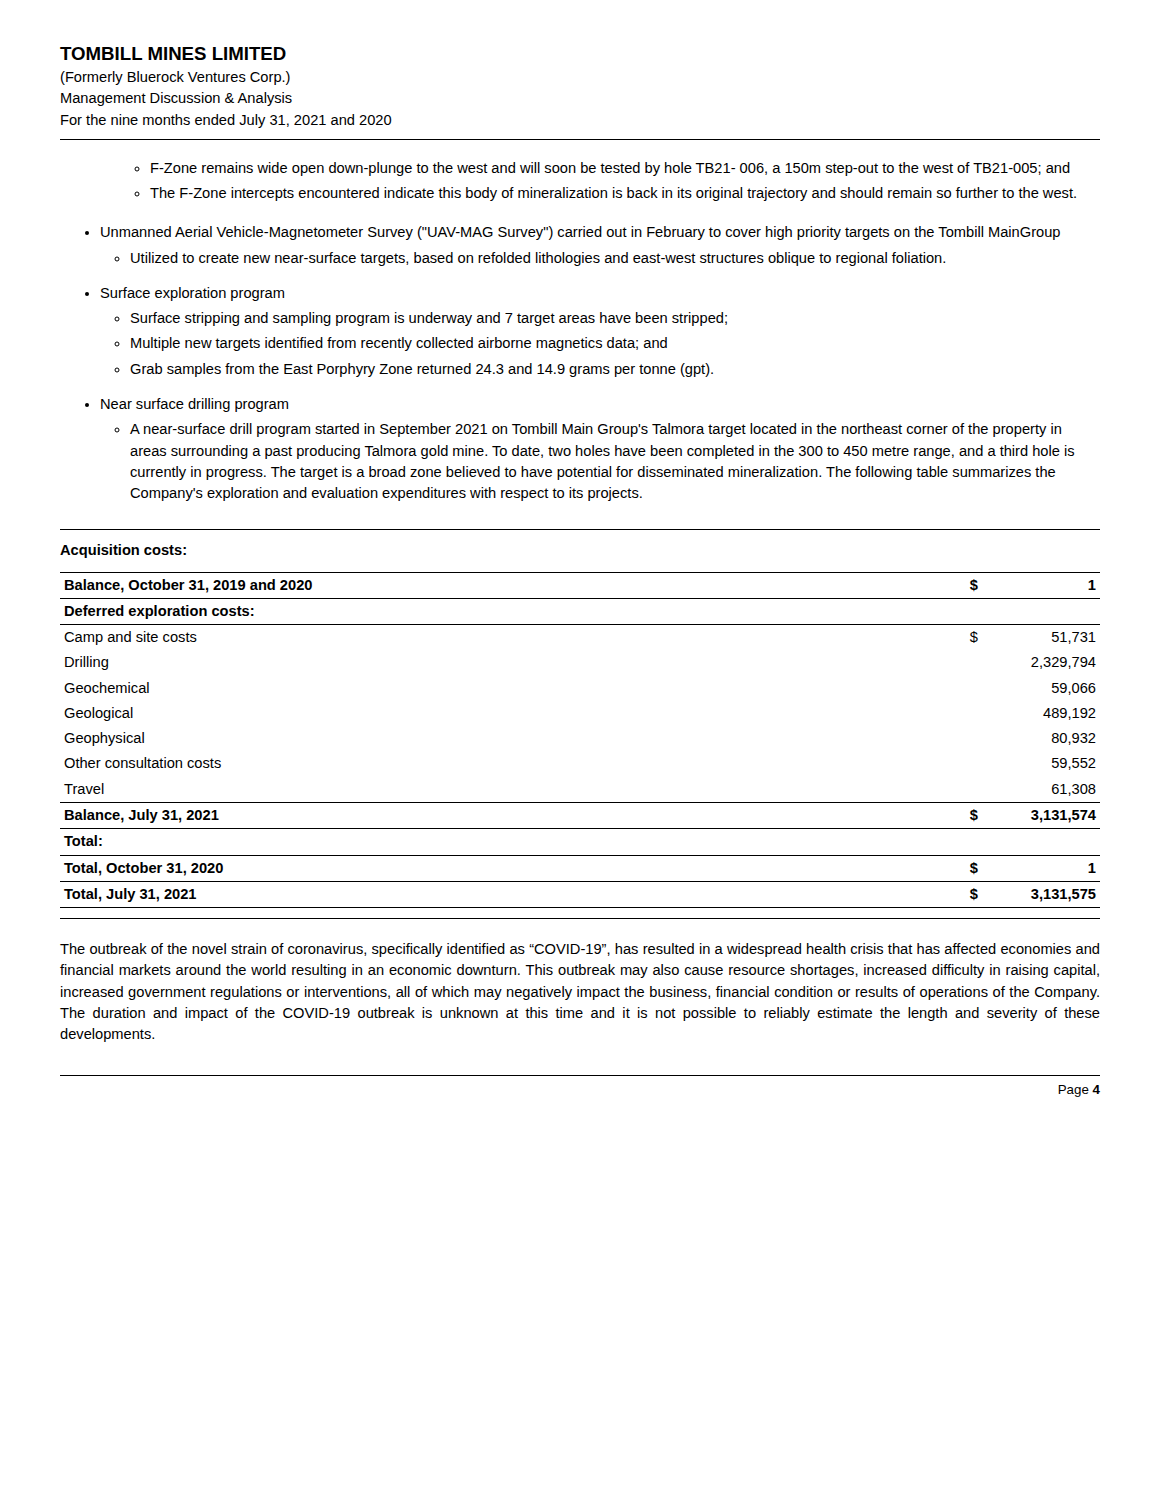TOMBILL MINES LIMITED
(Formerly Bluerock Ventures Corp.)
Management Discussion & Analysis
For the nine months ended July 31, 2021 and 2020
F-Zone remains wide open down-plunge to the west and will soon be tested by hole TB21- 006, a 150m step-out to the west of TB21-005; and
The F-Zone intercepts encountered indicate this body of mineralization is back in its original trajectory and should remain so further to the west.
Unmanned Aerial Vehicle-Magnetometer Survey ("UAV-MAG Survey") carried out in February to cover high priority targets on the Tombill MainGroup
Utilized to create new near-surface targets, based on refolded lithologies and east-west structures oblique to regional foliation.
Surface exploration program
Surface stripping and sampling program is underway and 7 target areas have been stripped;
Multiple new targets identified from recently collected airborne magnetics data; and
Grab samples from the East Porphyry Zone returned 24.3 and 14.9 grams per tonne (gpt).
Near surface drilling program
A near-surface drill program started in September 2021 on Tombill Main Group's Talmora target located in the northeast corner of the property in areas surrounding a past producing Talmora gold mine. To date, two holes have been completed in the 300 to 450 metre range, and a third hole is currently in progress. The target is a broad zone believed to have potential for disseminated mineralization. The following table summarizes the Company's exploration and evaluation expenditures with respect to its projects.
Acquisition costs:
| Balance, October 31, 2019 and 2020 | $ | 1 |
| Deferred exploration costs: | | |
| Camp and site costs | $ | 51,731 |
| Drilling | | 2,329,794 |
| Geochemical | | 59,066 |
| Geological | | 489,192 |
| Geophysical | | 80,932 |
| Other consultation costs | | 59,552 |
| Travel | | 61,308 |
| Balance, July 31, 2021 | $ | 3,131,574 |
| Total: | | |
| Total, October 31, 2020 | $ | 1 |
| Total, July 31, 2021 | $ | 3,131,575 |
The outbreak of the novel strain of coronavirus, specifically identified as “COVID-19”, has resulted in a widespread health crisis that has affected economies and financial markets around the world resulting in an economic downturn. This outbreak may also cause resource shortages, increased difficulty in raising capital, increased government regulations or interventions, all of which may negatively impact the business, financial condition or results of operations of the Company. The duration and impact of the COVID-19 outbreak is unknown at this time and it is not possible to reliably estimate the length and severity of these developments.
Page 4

☆ ☆ ☆ ☆

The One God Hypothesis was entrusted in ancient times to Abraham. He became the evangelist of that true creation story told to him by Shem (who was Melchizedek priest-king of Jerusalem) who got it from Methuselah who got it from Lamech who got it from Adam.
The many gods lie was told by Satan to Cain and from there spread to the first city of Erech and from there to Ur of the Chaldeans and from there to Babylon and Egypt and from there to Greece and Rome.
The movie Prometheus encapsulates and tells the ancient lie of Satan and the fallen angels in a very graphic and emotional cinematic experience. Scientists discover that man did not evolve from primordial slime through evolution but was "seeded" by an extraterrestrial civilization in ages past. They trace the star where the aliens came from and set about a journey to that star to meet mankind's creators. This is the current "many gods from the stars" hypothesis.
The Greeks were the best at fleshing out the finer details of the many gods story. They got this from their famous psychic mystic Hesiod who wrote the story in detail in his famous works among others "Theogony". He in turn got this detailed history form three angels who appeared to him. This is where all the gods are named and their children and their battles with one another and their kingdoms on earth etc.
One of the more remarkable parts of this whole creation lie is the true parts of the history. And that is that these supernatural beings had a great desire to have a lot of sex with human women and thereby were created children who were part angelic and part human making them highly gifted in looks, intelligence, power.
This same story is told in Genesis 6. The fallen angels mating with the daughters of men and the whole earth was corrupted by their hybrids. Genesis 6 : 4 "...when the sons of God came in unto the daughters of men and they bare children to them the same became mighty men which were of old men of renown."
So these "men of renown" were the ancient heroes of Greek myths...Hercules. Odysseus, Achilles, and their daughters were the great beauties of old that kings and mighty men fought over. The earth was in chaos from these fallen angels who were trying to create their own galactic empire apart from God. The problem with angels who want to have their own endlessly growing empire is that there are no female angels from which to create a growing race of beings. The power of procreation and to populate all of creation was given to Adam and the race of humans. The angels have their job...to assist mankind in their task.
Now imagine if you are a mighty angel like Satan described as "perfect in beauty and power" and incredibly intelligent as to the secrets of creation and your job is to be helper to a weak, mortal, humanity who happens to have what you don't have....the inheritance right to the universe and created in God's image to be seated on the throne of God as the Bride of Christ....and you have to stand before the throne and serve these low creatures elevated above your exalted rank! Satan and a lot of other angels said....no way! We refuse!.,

☆ ☆ ☆ ☆

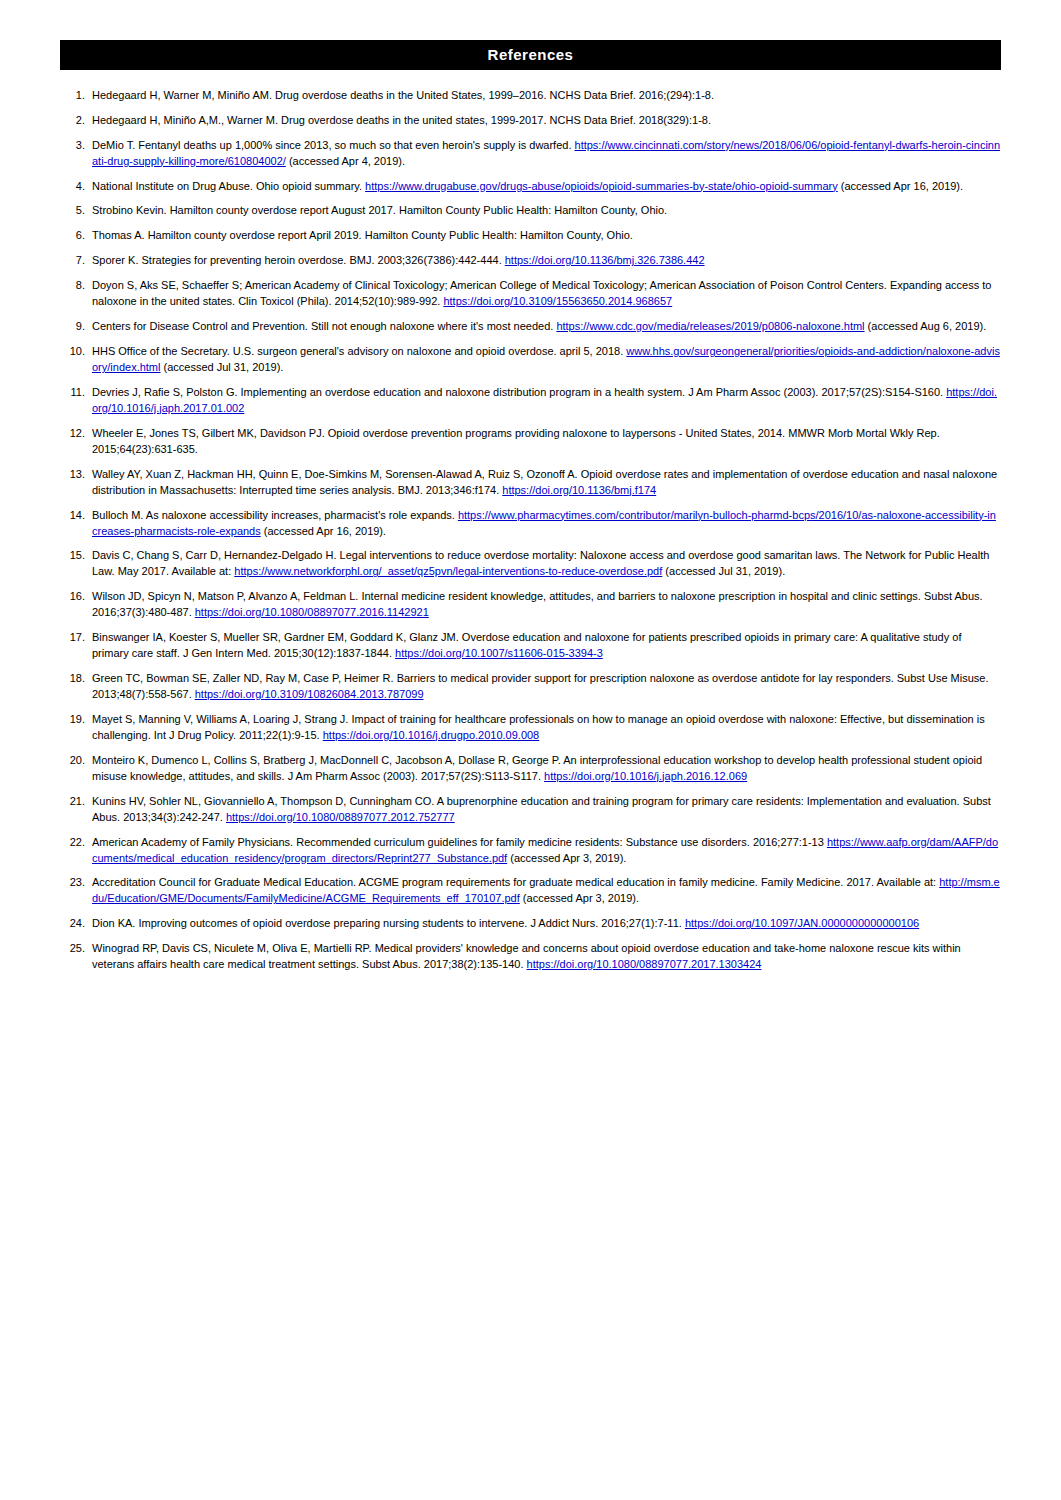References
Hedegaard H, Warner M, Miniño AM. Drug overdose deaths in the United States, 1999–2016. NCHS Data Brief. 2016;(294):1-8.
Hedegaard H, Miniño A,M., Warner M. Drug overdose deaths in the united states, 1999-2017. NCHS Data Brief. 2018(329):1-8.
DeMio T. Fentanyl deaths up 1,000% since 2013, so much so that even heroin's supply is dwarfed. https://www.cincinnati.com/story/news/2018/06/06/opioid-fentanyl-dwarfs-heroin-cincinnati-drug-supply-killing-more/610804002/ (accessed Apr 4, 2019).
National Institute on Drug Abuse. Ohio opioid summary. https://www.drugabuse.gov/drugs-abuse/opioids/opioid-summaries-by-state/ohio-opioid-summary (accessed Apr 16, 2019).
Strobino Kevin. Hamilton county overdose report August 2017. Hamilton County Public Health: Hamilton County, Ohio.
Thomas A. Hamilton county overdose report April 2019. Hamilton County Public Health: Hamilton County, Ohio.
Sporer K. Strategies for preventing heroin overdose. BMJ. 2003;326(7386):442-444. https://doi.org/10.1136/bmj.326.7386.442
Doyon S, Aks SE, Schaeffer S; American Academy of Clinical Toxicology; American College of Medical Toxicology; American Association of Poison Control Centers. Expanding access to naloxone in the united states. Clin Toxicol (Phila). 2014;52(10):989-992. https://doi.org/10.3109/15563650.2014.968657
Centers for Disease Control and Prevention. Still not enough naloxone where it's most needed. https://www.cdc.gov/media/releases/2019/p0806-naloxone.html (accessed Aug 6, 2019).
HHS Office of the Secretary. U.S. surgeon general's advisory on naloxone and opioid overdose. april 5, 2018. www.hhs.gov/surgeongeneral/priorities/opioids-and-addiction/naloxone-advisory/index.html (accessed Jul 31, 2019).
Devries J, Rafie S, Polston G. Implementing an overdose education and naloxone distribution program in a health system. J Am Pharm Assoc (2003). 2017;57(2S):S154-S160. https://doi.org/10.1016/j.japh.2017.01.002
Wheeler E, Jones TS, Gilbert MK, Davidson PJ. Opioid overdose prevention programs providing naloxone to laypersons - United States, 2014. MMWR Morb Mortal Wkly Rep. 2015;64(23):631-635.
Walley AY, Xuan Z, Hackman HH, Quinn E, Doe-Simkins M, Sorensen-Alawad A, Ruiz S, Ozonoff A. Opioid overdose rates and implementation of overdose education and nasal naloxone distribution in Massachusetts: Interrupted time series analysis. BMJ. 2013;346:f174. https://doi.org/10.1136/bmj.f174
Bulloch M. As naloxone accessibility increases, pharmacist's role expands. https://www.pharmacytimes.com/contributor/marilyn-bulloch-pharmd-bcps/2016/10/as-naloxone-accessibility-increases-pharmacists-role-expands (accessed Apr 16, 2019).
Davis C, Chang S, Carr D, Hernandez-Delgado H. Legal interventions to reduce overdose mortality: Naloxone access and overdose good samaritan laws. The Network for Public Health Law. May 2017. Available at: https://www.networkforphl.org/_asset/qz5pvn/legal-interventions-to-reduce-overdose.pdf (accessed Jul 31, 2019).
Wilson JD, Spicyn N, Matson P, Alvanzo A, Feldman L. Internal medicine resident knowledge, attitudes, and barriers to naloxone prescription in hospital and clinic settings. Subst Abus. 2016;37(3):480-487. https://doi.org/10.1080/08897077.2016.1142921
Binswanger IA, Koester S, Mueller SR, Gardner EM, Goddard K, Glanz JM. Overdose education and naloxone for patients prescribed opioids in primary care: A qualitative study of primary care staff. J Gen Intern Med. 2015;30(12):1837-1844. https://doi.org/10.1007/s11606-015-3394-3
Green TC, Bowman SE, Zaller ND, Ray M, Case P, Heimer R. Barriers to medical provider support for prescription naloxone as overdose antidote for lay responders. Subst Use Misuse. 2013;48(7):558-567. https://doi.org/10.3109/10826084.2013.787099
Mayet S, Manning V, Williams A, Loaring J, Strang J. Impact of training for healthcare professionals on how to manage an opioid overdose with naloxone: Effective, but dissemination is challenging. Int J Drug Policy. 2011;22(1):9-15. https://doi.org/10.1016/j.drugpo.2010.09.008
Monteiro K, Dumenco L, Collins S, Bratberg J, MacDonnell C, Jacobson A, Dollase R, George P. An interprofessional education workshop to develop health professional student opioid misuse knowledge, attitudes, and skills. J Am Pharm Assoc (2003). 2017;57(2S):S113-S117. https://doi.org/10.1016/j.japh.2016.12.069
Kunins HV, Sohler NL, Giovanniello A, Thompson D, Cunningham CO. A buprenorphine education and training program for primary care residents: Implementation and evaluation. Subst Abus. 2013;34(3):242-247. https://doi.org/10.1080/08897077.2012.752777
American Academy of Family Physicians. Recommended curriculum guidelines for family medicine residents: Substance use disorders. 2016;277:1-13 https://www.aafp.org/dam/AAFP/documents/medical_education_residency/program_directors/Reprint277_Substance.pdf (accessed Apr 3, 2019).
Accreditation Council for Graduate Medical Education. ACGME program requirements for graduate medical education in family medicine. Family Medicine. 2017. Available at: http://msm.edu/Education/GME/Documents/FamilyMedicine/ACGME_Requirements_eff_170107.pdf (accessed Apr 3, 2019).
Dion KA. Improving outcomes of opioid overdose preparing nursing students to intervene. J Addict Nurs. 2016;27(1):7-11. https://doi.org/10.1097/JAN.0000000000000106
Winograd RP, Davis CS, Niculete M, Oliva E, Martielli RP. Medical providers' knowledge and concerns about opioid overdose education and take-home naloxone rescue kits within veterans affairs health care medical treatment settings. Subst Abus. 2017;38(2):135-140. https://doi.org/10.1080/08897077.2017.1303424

☆ ☆ ☆ ☆

[Task instructions]: Both end lines included, restate word for word the lines above from the line with "in their task." to the line with "Now imagine if", and nothing else.

[Response]:
So these "men of renown" were the ancient heroes of Greek myths...Hercules. Odysseus, Achilles, and their daughters were the great beauties of old that kings and mighty men fought over. The earth was in chaos from these fallen angels who were trying to create their own galactic empire apart from God. The problem with angels who want to have their own endlessly growing empire is that there are no female angels from which to create a growing race of beings. The power of procreation and to populate all of creation was given to Adam and the race of humans. The angels have their job...to assist mankind in their task.
Now imagine if you are a mighty angel like Satan described as "perfect in beauty and power" and incredibly intelligent as to the secrets of creation and your job is to be helper to a weak, mortal, humanity who happens to have what you don't have....the inheritance right to the universe and created in God's image to be seated on the throne of God as the Bride of Christ....and you have to stand before the throne and serve these low creatures elevated above your exalted rank! Satan and a lot of other angels said....no way! We refuse!.,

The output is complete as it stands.